**What to do:**
Please reproduce the data below line for line, keeping every character unchanged.

┏━━

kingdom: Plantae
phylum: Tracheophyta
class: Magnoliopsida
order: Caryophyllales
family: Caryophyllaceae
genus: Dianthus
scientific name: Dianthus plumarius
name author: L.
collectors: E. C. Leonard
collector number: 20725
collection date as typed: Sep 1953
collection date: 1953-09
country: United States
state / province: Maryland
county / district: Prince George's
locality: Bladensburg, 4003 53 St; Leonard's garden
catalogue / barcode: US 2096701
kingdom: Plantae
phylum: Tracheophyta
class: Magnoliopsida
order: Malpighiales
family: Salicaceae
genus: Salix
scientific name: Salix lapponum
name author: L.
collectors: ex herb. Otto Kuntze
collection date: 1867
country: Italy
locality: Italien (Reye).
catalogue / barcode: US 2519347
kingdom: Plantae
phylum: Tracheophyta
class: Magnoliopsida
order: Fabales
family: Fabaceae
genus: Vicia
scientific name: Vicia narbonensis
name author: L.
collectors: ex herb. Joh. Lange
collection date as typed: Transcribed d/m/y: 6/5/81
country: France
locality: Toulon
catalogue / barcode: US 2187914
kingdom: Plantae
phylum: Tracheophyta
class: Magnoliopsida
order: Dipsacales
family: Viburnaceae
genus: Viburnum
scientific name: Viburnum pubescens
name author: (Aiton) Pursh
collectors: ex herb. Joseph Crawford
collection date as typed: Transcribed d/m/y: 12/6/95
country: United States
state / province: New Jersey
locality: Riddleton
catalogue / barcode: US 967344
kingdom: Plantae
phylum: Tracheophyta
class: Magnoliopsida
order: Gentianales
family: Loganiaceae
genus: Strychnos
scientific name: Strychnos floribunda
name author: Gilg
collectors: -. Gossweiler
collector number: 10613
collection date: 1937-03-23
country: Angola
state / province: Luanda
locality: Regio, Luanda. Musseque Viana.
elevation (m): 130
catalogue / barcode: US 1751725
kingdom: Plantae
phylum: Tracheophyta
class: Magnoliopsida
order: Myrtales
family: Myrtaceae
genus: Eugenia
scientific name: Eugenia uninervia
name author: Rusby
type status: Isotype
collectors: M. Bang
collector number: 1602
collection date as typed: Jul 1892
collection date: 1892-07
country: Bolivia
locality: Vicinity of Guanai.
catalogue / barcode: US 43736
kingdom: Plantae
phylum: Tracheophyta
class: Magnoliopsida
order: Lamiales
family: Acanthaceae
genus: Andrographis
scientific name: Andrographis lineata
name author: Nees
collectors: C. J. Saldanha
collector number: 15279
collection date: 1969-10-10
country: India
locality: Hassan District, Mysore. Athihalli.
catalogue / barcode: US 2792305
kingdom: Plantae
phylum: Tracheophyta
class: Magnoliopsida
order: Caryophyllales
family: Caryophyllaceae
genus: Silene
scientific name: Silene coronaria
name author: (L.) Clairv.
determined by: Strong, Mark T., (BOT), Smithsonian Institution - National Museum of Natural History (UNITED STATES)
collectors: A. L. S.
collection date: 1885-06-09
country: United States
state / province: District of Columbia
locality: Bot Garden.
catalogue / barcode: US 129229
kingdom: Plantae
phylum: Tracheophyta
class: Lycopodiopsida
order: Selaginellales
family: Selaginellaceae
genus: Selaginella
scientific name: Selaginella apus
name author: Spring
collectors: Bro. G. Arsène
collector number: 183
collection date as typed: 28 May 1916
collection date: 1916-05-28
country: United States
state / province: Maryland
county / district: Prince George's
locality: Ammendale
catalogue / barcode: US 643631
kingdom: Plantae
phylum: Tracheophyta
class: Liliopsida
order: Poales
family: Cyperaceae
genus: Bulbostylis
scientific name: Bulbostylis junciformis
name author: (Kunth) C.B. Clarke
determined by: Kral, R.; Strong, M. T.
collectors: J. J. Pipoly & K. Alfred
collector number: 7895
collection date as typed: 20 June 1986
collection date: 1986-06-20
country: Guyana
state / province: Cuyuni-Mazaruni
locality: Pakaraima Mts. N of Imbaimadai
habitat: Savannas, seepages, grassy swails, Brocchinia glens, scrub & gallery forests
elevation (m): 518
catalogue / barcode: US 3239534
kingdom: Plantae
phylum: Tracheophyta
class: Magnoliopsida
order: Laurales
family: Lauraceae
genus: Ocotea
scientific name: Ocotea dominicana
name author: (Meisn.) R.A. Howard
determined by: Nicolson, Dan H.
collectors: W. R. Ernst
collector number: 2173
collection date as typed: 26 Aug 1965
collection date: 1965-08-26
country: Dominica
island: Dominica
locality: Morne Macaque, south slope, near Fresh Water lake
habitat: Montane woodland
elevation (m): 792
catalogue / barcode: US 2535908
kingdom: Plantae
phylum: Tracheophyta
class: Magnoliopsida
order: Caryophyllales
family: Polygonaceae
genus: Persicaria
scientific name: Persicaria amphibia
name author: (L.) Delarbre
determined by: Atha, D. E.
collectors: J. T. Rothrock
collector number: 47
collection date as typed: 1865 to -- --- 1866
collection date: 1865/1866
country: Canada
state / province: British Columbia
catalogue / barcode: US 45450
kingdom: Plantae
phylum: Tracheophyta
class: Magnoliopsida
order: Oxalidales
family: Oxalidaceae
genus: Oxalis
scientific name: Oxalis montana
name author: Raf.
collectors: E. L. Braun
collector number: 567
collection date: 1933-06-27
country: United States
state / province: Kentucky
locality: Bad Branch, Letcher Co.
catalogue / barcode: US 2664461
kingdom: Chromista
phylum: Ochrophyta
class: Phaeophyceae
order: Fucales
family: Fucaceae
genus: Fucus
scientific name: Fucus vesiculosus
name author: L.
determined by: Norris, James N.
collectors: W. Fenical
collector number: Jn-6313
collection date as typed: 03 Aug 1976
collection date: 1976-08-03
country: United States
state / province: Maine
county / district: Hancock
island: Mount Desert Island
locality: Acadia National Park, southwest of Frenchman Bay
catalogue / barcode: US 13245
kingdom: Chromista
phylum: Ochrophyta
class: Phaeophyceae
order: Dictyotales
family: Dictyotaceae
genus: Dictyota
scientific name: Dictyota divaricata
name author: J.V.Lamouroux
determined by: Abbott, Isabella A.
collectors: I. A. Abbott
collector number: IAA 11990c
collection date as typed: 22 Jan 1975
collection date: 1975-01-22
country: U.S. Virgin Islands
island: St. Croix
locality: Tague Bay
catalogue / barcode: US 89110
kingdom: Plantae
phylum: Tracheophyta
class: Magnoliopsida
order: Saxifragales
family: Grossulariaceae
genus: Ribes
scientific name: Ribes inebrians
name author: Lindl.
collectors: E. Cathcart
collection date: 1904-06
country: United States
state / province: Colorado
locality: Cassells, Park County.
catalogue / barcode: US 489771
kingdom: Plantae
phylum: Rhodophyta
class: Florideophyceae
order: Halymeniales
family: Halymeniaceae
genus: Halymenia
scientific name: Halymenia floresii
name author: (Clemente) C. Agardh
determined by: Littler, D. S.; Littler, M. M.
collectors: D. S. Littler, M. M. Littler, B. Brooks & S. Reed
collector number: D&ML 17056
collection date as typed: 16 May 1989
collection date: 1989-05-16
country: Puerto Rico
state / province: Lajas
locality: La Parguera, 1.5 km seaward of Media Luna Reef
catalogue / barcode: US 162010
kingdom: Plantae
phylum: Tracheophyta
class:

┗━━

**Written answer:**
kingdom: Plantae
phylum: Tracheophyta
class: Magnoliopsida
order: Caryophyllales
family: Caryophyllaceae
genus: Dianthus
scientific name: Dianthus plumarius
name author: L.
collectors: E. C. Leonard
collector number: 20725
collection date as typed: Sep 1953
collection date: 1953-09
country: United States
state / province: Maryland
county / district: Prince George's
locality: Bladensburg, 4003 53 St; Leonard's garden
catalogue / barcode: US 2096701
kingdom: Plantae
phylum: Tracheophyta
class: Magnoliopsida
order: Malpighiales
family: Salicaceae
genus: Salix
scientific name: Salix lapponum
name author: L.
collectors: ex herb. Otto Kuntze
collection date: 1867
country: Italy
locality: Italien (Reye).
catalogue / barcode: US 2519347
kingdom: Plantae
phylum: Tracheophyta
class: Magnoliopsida
order: Fabales
family: Fabaceae
genus: Vicia
scientific name: Vicia narbonensis
name author: L.
collectors: ex herb. Joh. Lange
collection date as typed: Transcribed d/m/y: 6/5/81
country: France
locality: Toulon
catalogue / barcode: US 2187914
kingdom: Plantae
phylum: Tracheophyta
class: Magnoliopsida
order: Dipsacales
family: Viburnaceae
genus: Viburnum
scientific name: Viburnum pubescens
name author: (Aiton) Pursh
collectors: ex herb. Joseph Crawford
collection date as typed: Transcribed d/m/y: 12/6/95
country: United States
state / province: New Jersey
locality: Riddleton
catalogue / barcode: US 967344
kingdom: Plantae
phylum: Tracheophyta
class: Magnoliopsida
order: Gentianales
family: Loganiaceae
genus: Strychnos
scientific name: Strychnos floribunda
name author: Gilg
collectors: -. Gossweiler
collector number: 10613
collection date: 1937-03-23
country: Angola
state / province: Luanda
locality: Regio, Luanda. Musseque Viana.
elevation (m): 130
catalogue / barcode: US 1751725
kingdom: Plantae
phylum: Tracheophyta
class: Magnoliopsida
order: Myrtales
family: Myrtaceae
genus: Eugenia
scientific name: Eugenia uninervia
name author: Rusby
type status: Isotype
collectors: M. Bang
collector number: 1602
collection date as typed: Jul 1892
collection date: 1892-07
country: Bolivia
locality: Vicinity of Guanai.
catalogue / barcode: US 43736
kingdom: Plantae
phylum: Tracheophyta
class: Magnoliopsida
order: Lamiales
family: Acanthaceae
genus: Andrographis
scientific name: Andrographis lineata
name author: Nees
collectors: C. J. Saldanha
collector number: 15279
collection date: 1969-10-10
country: India
locality: Hassan District, Mysore. Athihalli.
catalogue / barcode: US 2792305
kingdom: Plantae
phylum: Tracheophyta
class: Magnoliopsida
order: Caryophyllales
family: Caryophyllaceae
genus: Silene
scientific name: Silene coronaria
name author: (L.) Clairv.
determined by: Strong, Mark T., (BOT), Smithsonian Institution - National Museum of Natural History (UNITED STATES)
collectors: A. L. S.
collection date: 1885-06-09
country: United States
state / province: District of Columbia
locality: Bot Garden.
catalogue / barcode: US 129229
kingdom: Plantae
phylum: Tracheophyta
class: Lycopodiopsida
order: Selaginellales
family: Selaginellaceae
genus: Selaginella
scientific name: Selaginella apus
name author: Spring
collectors: Bro. G. Arsène
collector number: 183
collection date as typed: 28 May 1916
collection date: 1916-05-28
country: United States
state / province: Maryland
county / district: Prince George's
locality: Ammendale
catalogue / barcode: US 643631
kingdom: Plantae
phylum: Tracheophyta
class: Liliopsida
order: Poales
family: Cyperaceae
genus: Bulbostylis
scientific name: Bulbostylis junciformis
name author: (Kunth) C.B. Clarke
determined by: Kral, R.; Strong, M. T.
collectors: J. J. Pipoly & K. Alfred
collector number: 7895
collection date as typed: 20 June 1986
collection date: 1986-06-20
country: Guyana
state / province: Cuyuni-Mazaruni
locality: Pakaraima Mts. N of Imbaimadai
habitat: Savannas, seepages, grassy swails, Brocchinia glens, scrub & gallery forests
elevation (m): 518
catalogue / barcode: US 3239534
kingdom: Plantae
phylum: Tracheophyta
class: Magnoliopsida
order: Laurales
family: Lauraceae
genus: Ocotea
scientific name: Ocotea dominicana
name author: (Meisn.) R.A. Howard
determined by: Nicolson, Dan H.
collectors: W. R. Ernst
collector number: 2173
collection date as typed: 26 Aug 1965
collection date: 1965-08-26
country: Dominica
island: Dominica
locality: Morne Macaque, south slope, near Fresh Water lake
habitat: Montane woodland
elevation (m): 792
catalogue / barcode: US 2535908
kingdom: Plantae
phylum: Tracheophyta
class: Magnoliopsida
order: Caryophyllales
family: Polygonaceae
genus: Persicaria
scientific name: Persicaria amphibia
name author: (L.) Delarbre
determined by: Atha, D. E.
collectors: J. T. Rothrock
collector number: 47
collection date as typed: 1865 to -- --- 1866
collection date: 1865/1866
country: Canada
state / province: British Columbia
catalogue / barcode: US 45450
kingdom: Plantae
phylum: Tracheophyta
class: Magnoliopsida
order: Oxalidales
family: Oxalidaceae
genus: Oxalis
scientific name: Oxalis montana
name author: Raf.
collectors: E. L. Braun
collector number: 567
collection date: 1933-06-27
country: United States
state / province: Kentucky
locality: Bad Branch, Letcher Co.
catalogue / barcode: US 2664461
kingdom: Chromista
phylum: Ochrophyta
class: Phaeophyceae
order: Fucales
family: Fucaceae
genus: Fucus
scientific name: Fucus vesiculosus
name author: L.
determined by: Norris, James N.
collectors: W. Fenical
collector number: Jn-6313
collection date as typed: 03 Aug 1976
collection date: 1976-08-03
country: United States
state / province: Maine
county / district: Hancock
island: Mount Desert Island
locality: Acadia National Park, southwest of Frenchman Bay
catalogue / barcode: US 13245
kingdom: Chromista
phylum: Ochrophyta
class: Phaeophyceae
order: Dictyotales
family: Dictyotaceae
genus: Dictyota
scientific name: Dictyota divaricata
name author: J.V.Lamouroux
determined by: Abbott, Isabella A.
collectors: I. A. Abbott
collector number: IAA 11990c
collection date as typed: 22 Jan 1975
collection date: 1975-01-22
country: U.S. Virgin Islands
island: St. Croix
locality: Tague Bay
catalogue / barcode: US 89110
kingdom: Plantae
phylum: Tracheophyta
class: Magnoliopsida
order: Saxifragales
family: Grossulariaceae
genus: Ribes
scientific name: Ribes inebrians
name author: Lindl.
collectors: E. Cathcart
collection date: 1904-06
country: United States
state / province: Colorado
locality: Cassells, Park County.
catalogue / barcode: US 489771
kingdom: Plantae
phylum: Rhodophyta
class: Florideophyceae
order: Halymeniales
family: Halymeniaceae
genus: Halymenia
scientific name: Halymenia floresii
name author: (Clemente) C. Agardh
determined by: Littler, D. S.; Littler, M. M.
collectors: D. S. Littler, M. M. Littler, B. Brooks & S. Reed
collector number: D&ML 17056
collection date as typed: 16 May 1989
collection date: 1989-05-16
country: Puerto Rico
state / province: Lajas
locality: La Parguera, 1.5 km seaward of Media Luna Reef
catalogue / barcode: US 162010
kingdom: Plantae
phylum: Tracheophyta
class:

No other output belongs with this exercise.